> Document text
Skip to main content

Runtime Controllers

Controllers are the HTTP edge of the runtime. They should stay thin.

Core controller rule

Controllers should:
  • bind Express routes
  • read request params and body
  • delegate persistence to services
  • return HTTP responses
Controllers should not:
  • implement model persistence directly
  • own cache policy
  • own relation loading policy
  • introduce driver-specific branching
The preferred runtime contract behind controllers is:
  • User.find(...) for one-record reads
  • User.create(...) for one-shot inserts
  • loaded-instance update(...); save() for readable updates
  • User.deleteById(...) and User.restoreById(...) for explicit by-id writes inside services

Express wiring

import express from "express";
import { UserController } from "./app/controllers/UserController";

const app = express();
app.use(express.json());

const controller = new UserController();

app.get("/users", controller.index.bind(controller));
app.get("/users/:id", controller.show.bind(controller));
app.post("/users", controller.store.bind(controller));
app.put("/users/:id", controller.update.bind(controller));
app.delete("/users/:id", controller.destroy.bind(controller));
app.patch("/users/:id/restore", controller.restore.bind(controller));
Only expose the restore route when soft-delete recovery is part of the API.

> Required work
[1] According to the runtime controllers text, when should the restore route be exposed?
[2] Pick up the runtime controllers text after its last sentence and keep writing it.
The lines have no connection to the runtime controllers text.

> Provided material
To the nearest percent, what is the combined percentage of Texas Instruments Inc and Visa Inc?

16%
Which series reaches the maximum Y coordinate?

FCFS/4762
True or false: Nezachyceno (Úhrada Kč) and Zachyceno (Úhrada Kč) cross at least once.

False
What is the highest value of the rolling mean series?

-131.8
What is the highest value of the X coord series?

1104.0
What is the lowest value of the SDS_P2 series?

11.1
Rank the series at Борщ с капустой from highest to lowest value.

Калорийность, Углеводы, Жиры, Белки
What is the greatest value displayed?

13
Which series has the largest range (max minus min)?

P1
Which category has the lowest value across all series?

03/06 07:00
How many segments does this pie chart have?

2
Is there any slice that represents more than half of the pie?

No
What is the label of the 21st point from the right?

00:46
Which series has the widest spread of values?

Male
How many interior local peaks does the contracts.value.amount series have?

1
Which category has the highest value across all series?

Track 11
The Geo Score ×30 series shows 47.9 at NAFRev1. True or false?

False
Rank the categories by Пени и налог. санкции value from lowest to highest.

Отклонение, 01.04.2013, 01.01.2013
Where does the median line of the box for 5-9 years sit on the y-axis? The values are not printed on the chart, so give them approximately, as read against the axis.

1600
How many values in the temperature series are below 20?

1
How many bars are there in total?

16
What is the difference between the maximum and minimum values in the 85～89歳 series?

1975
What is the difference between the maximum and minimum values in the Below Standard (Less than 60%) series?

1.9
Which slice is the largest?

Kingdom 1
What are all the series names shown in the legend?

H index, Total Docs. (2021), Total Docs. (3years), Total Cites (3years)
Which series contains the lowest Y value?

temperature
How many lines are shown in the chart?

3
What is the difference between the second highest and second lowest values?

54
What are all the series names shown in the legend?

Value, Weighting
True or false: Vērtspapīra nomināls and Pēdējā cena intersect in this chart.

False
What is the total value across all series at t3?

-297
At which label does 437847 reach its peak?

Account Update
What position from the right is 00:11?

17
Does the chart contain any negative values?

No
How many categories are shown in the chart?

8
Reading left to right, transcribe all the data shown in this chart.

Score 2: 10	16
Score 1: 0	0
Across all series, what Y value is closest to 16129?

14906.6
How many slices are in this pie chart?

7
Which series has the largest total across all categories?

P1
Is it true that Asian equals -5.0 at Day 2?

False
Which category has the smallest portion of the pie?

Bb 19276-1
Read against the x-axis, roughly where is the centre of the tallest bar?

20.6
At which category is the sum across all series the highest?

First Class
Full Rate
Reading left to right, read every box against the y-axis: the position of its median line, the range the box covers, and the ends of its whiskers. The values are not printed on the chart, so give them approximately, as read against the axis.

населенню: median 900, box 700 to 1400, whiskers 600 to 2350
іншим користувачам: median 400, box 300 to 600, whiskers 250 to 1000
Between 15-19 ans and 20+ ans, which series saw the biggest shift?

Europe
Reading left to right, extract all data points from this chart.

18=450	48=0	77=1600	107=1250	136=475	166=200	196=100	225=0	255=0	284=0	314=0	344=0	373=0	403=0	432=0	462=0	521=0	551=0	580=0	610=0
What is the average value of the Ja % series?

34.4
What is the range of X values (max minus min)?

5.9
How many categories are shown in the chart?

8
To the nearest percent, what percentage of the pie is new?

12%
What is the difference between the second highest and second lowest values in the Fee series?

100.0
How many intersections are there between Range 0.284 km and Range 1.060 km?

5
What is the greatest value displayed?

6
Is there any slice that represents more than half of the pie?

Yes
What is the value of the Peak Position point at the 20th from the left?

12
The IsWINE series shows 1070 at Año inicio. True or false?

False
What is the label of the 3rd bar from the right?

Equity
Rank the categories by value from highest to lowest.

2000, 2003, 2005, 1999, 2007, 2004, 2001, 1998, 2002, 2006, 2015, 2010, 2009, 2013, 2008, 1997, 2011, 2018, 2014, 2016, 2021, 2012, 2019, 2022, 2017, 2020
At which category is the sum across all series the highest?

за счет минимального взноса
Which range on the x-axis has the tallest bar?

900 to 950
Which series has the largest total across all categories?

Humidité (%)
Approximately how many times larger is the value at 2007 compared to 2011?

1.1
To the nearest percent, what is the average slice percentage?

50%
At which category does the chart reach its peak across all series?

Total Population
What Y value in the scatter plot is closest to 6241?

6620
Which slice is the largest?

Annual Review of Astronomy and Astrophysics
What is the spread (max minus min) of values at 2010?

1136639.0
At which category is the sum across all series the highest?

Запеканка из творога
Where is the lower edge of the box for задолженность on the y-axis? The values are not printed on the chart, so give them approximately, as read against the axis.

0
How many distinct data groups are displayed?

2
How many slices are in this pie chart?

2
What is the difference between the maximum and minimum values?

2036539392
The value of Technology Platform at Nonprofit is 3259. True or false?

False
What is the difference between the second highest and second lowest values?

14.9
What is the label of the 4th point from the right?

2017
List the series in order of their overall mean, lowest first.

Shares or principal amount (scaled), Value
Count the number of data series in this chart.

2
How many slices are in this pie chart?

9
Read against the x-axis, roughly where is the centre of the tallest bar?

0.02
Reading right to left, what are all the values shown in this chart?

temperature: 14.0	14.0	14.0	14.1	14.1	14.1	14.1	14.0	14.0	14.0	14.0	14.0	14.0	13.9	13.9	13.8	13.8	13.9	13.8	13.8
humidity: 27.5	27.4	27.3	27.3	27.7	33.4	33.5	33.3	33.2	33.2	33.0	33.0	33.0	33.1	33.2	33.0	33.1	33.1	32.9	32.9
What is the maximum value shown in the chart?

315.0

> Answers in order
[1] Only when soft-delete recovery is part of the API.

[2]
export class UserService {
  async create(data: Record<string, unknown>) {
    return User.create(data);
  }

  async update(id: number | string, data: Record<string, unknown>) {
    const user = await User.find(id);
    if (!user) return null;

    user.update(data);
    await user.save();
    return user;
  }

  async delete(id: number | string) {
    return User.deleteById(id);
  }

  async restore(id: number | string) {
    return User.restoreById(id);
  }
}

Soft deletes

If the model supports soft deletes:
  • destroy() should stay a soft delete path
  • restore() should be exposed only when recovery is intentional
Use one schema declaration, not both:
deleted_at: column("softDeletes")
or:
softDeletes: mixin("SoftDeletes")

Serialization, eager loading, and cache

  • keep toObject() normalization in the service boundary when needed
  • keep eager loading in services
  • keep cache logic in services

Driver note

The controller contract stays the same for SQL and Mongo models. Keep driver-specific behavior in the model and service layers.